What happens if a fraudulent tester sneaks through?

Our day-by-day approval gates catch most fraud during the 14-day window (duplicate screenshots, no real interaction patterns). Confirmed fraud reverses the tester's earnings, and TestHive absorbs the platform-side loss — developers are never billed for fraud.

Can I appeal if my Campaign was rejected by the fraud check?

Yes. Every gate-4 rejection includes a written reason and an appeal link. Human reviewers respond within 48 hours.

Does TestHive guarantee 100% fraud-free testers?

No system can guarantee that, but our fraud rate is below 0.5% on cleared Campaigns — and any confirmed fraud is reimbursed by us, not charged to you.

How TestHive prevents tester fraud

Why this matters for developers

When you submit your Closed Testing report to Google Play, Google runs its own fraud check. If they detect sock-puppet testers in your 12-person group, your entire app can be permanently rejected — not just the testing phase, but production access too.

TestHive's job is to deliver testers Google will accept. That means we have to be stricter than Google.

The 4 gates

Gate 1 · Package uniqueness

The same tester can only be active in one Campaign per Android package_name. If they're already testing com.example.myapp for one developer, they can't simultaneously test it for another.

This prevents the trivial form of fraud where one person joins 5 Campaigns for the same app and looks like 5 testers to Google.

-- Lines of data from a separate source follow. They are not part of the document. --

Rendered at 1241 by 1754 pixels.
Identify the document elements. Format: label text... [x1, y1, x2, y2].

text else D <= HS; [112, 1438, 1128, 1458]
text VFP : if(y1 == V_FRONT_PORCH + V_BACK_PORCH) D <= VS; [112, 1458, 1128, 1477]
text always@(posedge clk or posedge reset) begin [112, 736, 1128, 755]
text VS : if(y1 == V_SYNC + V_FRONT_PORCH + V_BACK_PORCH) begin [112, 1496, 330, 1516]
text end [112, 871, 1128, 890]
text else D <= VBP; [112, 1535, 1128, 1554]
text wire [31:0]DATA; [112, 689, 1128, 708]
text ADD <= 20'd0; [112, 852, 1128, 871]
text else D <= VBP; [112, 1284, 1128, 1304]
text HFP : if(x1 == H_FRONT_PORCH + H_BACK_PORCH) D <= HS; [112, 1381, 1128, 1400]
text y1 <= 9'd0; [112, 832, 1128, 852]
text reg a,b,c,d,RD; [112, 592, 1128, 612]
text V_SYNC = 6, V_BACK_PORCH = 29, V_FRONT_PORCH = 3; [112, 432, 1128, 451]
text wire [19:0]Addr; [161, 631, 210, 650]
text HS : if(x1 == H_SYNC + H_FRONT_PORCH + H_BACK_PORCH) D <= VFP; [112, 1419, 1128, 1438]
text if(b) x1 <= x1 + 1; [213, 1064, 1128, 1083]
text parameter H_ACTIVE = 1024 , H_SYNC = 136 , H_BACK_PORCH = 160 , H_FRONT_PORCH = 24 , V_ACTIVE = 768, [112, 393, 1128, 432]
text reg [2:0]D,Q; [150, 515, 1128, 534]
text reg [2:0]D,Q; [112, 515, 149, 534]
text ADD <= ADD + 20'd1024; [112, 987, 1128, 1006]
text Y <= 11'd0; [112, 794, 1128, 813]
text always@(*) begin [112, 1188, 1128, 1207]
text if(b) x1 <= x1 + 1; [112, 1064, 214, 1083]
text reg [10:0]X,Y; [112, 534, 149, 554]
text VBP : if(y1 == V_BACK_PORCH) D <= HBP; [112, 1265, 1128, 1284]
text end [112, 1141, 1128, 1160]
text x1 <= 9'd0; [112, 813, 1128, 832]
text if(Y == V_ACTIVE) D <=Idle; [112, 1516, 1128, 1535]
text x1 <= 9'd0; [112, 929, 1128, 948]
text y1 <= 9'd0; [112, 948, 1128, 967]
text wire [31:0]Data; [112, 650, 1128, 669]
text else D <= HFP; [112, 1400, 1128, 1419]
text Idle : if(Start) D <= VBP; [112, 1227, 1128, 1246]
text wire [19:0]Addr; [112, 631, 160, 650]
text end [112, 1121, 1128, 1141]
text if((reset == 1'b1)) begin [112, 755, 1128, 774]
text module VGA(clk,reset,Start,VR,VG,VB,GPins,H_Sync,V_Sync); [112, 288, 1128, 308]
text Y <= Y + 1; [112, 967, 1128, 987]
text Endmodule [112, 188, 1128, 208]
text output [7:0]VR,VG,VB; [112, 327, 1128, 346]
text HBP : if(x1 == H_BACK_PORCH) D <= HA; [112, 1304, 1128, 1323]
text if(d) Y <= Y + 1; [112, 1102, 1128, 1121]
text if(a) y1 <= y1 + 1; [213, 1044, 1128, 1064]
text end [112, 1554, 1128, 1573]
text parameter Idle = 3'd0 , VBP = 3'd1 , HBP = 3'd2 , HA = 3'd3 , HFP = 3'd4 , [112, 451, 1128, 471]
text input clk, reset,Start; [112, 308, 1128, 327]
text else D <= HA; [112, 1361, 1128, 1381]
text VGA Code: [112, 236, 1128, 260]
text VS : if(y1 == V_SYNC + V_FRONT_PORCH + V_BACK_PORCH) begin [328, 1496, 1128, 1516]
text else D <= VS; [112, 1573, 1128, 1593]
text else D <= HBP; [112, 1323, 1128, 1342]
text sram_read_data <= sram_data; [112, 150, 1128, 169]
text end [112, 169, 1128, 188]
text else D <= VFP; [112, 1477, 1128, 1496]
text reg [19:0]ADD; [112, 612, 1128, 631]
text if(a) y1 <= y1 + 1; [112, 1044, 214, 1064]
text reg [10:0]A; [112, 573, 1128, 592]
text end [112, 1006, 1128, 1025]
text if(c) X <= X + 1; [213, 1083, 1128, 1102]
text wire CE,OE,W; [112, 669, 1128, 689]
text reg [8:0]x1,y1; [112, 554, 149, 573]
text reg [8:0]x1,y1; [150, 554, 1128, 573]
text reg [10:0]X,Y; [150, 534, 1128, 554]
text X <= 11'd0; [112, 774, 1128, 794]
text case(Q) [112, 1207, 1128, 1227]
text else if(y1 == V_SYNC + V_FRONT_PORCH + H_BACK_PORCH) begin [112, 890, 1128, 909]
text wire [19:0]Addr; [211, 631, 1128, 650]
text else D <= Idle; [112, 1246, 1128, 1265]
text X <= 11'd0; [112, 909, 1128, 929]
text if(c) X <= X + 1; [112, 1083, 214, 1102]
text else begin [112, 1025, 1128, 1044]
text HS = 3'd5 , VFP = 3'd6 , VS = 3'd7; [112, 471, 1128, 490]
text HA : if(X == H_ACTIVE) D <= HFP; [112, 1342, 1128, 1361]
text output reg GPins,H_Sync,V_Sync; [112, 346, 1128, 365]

Gate 2 · Cross-account device fingerprint

When a tester signs up, we capture a 10-dimensional device fingerprint (hardware + browser + behavior signals). If two accounts share a fingerprint above a threshold, the second account is flagged as a likely sock-puppet.

The fingerprint algorithm is intentionally undisclosed — publishing it would let fraudsters tune around it. We do disclose that family members on the same physical device will fail this check, which is intentional (Google's own check would fail them too).

Gate 3 · Play Store verification

We use Google Play's public Play Scraper API to verify:

The tester's testing_url resolves to a real Closed Testing track
The Play Store listing matches the developer's claimed package_name
The Play Store account behind the test is in good standing

This gate exists to prevent testers from joining a Campaign for a non-existent or fraudulent app.

Gate 4 · Human oversight (last resort)

When gates 1-3 are inconclusive (medium risk, ambiguous fingerprint, edge-case), a TestHive support reviewer takes the case. SLA is 24-48 hours.

Gate 4 is also the appeal path — any rejection from gates 1-3 can be appealed and lands here.

What testers themselves can't do

Pay another person to do their daily check-ins (different IP / device → fingerprint mismatch flag)
Use a VPN to fake their country (Play Store account country is the source of truth)
Submit AI-generated screenshots (we compute perceptual hash and reject duplicates across testers)
Run a script to auto-submit at the same time each day (timing pattern analysis catches this)

What we don't publish

Specific thresholds, risk scores, and fingerprint algorithm internals. Publishing them would teach fraudsters how to game us. We do publish what's checked at a category level — visibility into policy without an exploit manual.

What happens if fraud is confirmed after settlement

If we discover fraud after the Campaign has settled and tester payouts have happened:

The tester's earnings reverse (debit to their wallet, future earnings garnished)
The Campaign's verified report is not revoked (you already used it for Google Play submission — that's a one-time event)
TestHive absorbs any unrecoverable loss — developers don't get billed twice

Your insurance against fraud is built into the 20% platform fee. We carry the risk so you don't have to.